The data shows that the identification and characterization of NA-ArAAs, lipo-amino acids, and free fatty acids from living organisms cannot be dismissed as artifacts, exactly as concluded by Wren (1960). Enzymes that catalyze the synthesis of these molecules in vitro have been discovered and knock-out experiments lead to the accumulation of expected precursors (Cravatt et al., 2001; Hu et al., 2009; Han et al., 2013). In fact, the N-acyltaurines were first discovered in FAAH−/− mice (Saghatelian et al., 2004). The cellular levels of anandamide are regulated by a balance between biosynthesis and degradation (Di Marzo, 2006; Biringer, 2021). Similar data on the cellular levels of the NA-ArAAs do not exist, but provide evidence that a related molecule is not an artifact of the isolation methodology. Also, the identification of a relatively large cohort of N-acyl-tyrosines (Table 1) despite approximately the same concentration of all the aromatic amino acids, at least in human blood, is not coincidental but suggests to a more specific catalytic origin. The possibility of artifacts regarding the identification of the NA-ArAAs from living system is a concern, but a concern that can be eliminated with careful and proper controls.

Discussion

Provided here is a thorough review of our knowledge of the NA-ArAAs, covering those that have been identified from a living system, how these lipoamino acids could be made, degraded, and metabolized within a cell, and how these molecules could be transported out between organelles and out of the cell. Lastly, we discuss the data which shows that NA-ArAAs are not merely an artifact of disrupting cells.
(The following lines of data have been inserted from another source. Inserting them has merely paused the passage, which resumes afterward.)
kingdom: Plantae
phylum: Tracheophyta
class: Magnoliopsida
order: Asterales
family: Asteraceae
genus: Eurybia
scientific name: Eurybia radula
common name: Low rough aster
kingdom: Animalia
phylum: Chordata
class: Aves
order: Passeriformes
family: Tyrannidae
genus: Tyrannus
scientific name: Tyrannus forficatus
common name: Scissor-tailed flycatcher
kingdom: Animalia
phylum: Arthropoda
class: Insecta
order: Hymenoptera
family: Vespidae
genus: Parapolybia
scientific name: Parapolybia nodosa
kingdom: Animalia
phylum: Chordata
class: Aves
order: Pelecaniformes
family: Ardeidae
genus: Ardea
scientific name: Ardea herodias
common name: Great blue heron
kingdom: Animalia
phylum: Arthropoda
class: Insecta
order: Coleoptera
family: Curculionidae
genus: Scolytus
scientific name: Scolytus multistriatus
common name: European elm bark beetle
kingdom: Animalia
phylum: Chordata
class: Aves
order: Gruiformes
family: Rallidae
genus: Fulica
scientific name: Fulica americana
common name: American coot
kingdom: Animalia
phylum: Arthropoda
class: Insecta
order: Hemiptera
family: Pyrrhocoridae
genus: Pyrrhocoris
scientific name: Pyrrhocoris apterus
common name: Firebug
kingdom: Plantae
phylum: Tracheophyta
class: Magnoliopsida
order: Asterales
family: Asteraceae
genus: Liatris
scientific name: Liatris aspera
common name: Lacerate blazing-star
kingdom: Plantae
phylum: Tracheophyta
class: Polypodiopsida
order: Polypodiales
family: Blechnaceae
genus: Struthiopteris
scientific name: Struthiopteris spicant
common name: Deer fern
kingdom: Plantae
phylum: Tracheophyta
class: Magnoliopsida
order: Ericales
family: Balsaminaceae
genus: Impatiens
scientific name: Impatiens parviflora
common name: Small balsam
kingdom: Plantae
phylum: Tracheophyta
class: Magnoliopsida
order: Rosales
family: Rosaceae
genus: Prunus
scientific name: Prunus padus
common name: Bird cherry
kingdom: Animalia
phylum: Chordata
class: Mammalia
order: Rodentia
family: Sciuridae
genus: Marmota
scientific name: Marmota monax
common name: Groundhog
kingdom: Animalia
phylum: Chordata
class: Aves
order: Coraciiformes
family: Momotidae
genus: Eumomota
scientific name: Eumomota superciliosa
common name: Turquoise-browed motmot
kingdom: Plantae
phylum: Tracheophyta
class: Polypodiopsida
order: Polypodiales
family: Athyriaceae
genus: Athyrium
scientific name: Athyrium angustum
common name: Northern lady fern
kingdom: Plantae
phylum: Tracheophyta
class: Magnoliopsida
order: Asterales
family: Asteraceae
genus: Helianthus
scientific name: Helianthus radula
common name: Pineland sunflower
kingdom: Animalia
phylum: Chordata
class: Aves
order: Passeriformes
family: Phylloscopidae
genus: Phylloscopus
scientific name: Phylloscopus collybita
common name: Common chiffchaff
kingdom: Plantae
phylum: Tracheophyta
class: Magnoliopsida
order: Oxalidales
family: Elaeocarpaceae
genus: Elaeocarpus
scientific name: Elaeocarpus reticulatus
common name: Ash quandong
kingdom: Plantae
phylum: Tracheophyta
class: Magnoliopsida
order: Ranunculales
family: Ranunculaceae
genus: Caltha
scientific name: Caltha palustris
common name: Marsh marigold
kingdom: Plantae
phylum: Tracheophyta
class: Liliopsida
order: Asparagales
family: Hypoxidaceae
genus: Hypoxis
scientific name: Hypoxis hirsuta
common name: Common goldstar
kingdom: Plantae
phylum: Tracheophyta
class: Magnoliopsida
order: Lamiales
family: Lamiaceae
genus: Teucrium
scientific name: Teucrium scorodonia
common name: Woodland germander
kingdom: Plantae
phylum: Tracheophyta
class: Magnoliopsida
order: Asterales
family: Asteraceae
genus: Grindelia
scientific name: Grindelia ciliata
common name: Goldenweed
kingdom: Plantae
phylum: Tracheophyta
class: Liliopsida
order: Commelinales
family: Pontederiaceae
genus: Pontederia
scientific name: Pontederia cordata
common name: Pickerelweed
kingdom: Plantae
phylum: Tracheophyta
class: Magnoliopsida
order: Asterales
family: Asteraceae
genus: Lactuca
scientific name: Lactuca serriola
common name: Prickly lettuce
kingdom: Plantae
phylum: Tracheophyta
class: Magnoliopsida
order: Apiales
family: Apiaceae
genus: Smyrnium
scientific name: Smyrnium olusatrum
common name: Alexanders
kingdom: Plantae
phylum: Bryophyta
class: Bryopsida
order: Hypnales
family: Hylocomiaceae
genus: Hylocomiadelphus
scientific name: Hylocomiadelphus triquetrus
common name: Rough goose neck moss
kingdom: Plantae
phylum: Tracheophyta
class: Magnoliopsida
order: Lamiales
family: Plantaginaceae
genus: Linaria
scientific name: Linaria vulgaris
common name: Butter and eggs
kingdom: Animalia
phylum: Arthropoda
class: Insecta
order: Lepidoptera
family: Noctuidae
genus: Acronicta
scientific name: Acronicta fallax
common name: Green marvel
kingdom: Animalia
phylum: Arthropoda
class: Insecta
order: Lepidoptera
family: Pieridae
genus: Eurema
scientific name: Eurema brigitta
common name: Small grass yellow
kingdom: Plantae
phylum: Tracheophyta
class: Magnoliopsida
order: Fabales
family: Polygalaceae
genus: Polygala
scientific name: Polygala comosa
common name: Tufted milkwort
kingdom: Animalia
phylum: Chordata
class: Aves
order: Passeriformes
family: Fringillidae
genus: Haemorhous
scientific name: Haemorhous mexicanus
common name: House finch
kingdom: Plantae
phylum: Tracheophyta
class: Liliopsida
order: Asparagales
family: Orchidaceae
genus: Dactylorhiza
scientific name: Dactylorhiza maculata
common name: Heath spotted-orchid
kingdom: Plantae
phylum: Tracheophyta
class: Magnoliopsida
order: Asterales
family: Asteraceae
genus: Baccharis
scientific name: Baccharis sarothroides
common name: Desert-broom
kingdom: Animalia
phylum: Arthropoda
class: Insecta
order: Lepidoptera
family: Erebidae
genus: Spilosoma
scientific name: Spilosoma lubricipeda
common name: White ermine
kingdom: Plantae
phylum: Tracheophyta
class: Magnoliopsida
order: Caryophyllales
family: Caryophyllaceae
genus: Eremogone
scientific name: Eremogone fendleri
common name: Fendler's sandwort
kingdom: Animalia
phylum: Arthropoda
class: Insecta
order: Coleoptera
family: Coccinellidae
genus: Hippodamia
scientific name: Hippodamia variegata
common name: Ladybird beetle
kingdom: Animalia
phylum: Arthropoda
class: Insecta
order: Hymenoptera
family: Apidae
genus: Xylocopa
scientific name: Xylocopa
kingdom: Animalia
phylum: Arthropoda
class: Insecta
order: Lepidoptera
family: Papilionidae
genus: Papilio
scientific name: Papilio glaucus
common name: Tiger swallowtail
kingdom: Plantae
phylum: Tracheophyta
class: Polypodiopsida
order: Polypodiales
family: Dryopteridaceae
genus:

Our review points towards a number of areas concerning the NA-ArAAs that require further research. We have highlighted the gaps in our knowledge of about the biologically-occuring NA-ArAAs included in Table 1 and have proposed that these gaps may have resulted from a search bias. Future searches may show that many of the NA-ArAAs “missing” from Table 1, including those possessing a D-aromatic amino acid, may exist in a living system.

Clearly, significant questions remain about the biosynthesis, degradation, metabolic conversion, transport, and bioactivity of the NA-ArAAs. Given the importance of anandamide and oleamide in mammals, the structurally related NA-ArAAs are likely of significance in living systems. A more complete understanding of the NA-ArAAs will likely lead to a better understanding of human health, identify new targets to treat human disease and control the pests that spread disease and damage our crops, and enhance their uses as food additives, drug delivery agents, and in the cosmetic and pharmaceutical industries (Chhikara et al., 2011; Kong et al., 2011; Taresco et al., 2016; Bernal et al., 2018; Tripathy et al., 2018).